> **Task A**: Reproduce the dataset records below, starting at their first line and stopping after the line that contains "left hip: (136, 231, -1)", with every line otherwise unchanged. The only change is to the keypoint values: multiply each x, y and depth number by 2.15 and round to whole numbers, with halves rounded up.

> **Excerpt provided**:
- - - -

Multiprocessing: How to use Pool.map on a function defined in a class?

When I run something like:

from multiprocessing import Pool

p = Pool(5)
def f(x):
     return x*x

p.map(f, [1,2,3])

it works fine. However, putting this as a function of a class:

class calculate(object):
    def run(self):
        def f(x):
            return x*x

        p = Pool()
        return p.map(f, [1,2,3])

cl = calculate()
print cl.run()

Gives me the following error:

Exception in thread Thread-1:
Traceback (most recent call last):
  File "/sw/lib/python2.6/threading.py", line 532, in __bootstrap_inner
    self.run()
  File "/sw/lib/python2.6/threading.py", line 484, in run
    self.__target(*self.__args, **self.__kwargs)
  File "/sw/lib/python2.6/multiprocessing/pool.py", line 225, in _handle_tasks
    put(task)
PicklingError: Can't pickle <type 'function'>: attribute lookup __builtin__.function failed

I've seen a post from Alex Martelli dealing with the same kind of problem, but it wasn't explicit enough.


Solution 1:

I could not use the codes posted so far because the codes using "multiprocessing.Pool" do not work with lambda expressions and the codes not using "multiprocessing.Pool" spawn as many processes as there are work items.

- - - -

> **Task B**: In the multiprocessing thread above, what error appears when the pool is run from inside the class method?

Dataset records

- - - -

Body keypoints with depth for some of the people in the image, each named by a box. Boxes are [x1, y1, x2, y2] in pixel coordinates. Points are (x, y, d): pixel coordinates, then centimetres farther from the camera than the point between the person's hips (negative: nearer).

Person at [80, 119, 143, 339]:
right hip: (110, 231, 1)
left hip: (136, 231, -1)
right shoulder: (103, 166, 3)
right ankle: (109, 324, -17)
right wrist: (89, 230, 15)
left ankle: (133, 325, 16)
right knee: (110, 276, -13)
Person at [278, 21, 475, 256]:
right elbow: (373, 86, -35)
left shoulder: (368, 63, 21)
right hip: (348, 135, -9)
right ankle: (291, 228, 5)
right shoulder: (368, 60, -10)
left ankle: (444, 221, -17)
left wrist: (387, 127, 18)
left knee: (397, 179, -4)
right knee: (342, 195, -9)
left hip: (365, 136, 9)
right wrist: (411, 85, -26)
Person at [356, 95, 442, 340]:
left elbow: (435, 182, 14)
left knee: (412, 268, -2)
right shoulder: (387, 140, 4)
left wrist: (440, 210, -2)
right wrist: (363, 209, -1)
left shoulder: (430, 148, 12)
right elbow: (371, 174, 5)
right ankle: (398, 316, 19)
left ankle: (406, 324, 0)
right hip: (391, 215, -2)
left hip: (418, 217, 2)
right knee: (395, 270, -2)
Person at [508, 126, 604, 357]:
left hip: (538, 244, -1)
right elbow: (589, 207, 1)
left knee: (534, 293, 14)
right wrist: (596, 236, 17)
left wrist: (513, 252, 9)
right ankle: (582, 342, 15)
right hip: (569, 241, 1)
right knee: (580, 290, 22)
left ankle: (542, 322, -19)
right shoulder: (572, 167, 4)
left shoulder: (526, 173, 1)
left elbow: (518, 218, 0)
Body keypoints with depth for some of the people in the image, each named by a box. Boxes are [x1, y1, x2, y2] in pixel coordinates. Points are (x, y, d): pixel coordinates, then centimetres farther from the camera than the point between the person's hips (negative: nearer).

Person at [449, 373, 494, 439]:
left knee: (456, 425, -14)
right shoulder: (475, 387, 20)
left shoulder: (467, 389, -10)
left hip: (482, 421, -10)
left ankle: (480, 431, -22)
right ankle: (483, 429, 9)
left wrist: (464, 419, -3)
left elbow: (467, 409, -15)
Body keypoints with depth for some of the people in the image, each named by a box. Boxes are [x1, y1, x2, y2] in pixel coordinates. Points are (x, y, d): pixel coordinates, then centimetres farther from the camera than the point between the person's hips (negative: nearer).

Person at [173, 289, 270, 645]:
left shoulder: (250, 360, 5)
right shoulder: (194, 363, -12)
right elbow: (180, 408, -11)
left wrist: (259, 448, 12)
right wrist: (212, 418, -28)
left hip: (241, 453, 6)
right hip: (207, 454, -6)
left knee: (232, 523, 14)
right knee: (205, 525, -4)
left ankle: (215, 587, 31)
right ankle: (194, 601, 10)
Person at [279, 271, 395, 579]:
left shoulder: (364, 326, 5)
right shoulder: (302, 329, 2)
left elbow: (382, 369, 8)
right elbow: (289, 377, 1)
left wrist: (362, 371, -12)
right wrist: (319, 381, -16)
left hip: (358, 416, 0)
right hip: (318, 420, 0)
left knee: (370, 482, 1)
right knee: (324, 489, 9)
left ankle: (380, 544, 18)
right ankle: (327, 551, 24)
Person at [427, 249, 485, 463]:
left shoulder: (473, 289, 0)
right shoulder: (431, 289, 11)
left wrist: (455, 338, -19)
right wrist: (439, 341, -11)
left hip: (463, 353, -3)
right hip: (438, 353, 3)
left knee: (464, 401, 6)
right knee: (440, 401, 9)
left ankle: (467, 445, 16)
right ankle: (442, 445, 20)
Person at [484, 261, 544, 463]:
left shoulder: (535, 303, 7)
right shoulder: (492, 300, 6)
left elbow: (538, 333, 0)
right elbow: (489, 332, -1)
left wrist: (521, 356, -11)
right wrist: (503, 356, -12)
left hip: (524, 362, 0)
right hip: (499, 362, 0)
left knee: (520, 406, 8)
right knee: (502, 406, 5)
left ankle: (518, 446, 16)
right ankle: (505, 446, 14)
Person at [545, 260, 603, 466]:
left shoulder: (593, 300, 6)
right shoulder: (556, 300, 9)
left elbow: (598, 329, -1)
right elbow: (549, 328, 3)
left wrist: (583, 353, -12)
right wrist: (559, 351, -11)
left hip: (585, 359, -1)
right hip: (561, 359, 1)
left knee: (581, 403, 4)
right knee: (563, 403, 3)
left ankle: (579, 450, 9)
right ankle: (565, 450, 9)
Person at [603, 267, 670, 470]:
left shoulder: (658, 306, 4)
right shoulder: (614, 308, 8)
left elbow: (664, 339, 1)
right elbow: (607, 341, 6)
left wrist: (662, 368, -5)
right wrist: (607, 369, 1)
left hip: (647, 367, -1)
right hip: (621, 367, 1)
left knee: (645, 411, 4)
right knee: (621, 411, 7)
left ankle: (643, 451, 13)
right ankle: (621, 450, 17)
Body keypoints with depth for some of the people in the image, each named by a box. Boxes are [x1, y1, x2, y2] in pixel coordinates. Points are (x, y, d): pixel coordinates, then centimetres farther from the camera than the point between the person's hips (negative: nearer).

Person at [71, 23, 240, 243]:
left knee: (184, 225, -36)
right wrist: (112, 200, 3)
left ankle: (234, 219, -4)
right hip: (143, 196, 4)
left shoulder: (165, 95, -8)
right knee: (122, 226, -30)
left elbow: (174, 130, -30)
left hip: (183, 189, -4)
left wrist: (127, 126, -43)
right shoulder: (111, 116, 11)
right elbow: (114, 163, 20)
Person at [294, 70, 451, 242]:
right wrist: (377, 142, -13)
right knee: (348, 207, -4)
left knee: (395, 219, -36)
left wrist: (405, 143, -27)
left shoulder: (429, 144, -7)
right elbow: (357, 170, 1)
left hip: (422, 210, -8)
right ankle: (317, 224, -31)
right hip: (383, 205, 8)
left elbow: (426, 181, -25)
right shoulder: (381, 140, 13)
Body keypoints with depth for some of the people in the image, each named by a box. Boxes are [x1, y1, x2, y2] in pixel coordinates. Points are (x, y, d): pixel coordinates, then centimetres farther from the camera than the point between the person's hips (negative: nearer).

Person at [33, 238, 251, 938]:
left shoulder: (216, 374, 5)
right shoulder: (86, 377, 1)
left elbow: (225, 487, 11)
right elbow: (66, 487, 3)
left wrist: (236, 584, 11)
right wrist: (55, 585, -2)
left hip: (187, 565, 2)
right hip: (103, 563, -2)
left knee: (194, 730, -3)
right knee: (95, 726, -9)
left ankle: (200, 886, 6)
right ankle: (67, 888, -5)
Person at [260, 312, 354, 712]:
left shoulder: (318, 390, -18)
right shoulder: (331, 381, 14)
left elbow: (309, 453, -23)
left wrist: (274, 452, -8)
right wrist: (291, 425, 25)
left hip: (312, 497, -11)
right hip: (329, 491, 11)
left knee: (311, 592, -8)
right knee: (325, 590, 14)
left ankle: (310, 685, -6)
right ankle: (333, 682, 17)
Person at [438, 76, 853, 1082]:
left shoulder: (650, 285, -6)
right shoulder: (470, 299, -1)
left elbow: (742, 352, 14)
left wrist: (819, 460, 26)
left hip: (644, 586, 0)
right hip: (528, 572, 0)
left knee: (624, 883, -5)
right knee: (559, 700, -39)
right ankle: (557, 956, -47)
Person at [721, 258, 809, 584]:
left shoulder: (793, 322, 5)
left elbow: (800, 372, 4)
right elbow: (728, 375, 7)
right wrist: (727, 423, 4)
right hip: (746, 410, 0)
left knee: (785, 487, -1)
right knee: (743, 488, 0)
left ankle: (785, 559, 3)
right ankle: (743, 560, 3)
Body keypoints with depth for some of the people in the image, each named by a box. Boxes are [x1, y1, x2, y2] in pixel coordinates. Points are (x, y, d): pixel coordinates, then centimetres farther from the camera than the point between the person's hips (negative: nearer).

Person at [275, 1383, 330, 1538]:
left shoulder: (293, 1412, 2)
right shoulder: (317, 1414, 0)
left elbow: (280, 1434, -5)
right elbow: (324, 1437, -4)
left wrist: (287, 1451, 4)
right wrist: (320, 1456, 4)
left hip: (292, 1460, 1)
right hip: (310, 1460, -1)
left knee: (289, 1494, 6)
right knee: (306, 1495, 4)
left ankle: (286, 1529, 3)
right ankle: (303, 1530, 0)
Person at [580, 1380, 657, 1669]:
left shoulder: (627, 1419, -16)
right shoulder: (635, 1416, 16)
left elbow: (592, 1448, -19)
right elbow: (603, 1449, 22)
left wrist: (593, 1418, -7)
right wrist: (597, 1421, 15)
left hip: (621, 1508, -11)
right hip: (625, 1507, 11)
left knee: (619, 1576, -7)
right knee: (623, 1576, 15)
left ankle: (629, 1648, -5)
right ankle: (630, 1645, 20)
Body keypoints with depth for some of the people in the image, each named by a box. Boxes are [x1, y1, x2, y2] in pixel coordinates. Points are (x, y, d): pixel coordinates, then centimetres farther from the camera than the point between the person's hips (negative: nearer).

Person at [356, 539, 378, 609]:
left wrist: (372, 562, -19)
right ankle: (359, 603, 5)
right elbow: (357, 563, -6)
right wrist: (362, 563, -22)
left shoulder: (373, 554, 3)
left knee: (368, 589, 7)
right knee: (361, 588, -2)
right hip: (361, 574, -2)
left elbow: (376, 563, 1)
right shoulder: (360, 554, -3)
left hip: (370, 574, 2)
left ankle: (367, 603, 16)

- - - -

> **Answer A**:
Body keypoints with depth for some of the people in the image, each named by a box. Boxes are [x1, y1, x2, y2] in pixel coordinates. Points are (x, y, d): pixel coordinates, then centimetres farther from the camera than the point between the person's hips (negative: nearer).

Person at [80, 119, 143, 339]:
right hip: (237, 497, 2)
left hip: (292, 497, -2)

> **Answer B**: PicklingError: Can't pickle <type 'function'>: attribute lookup __builtin__.function failed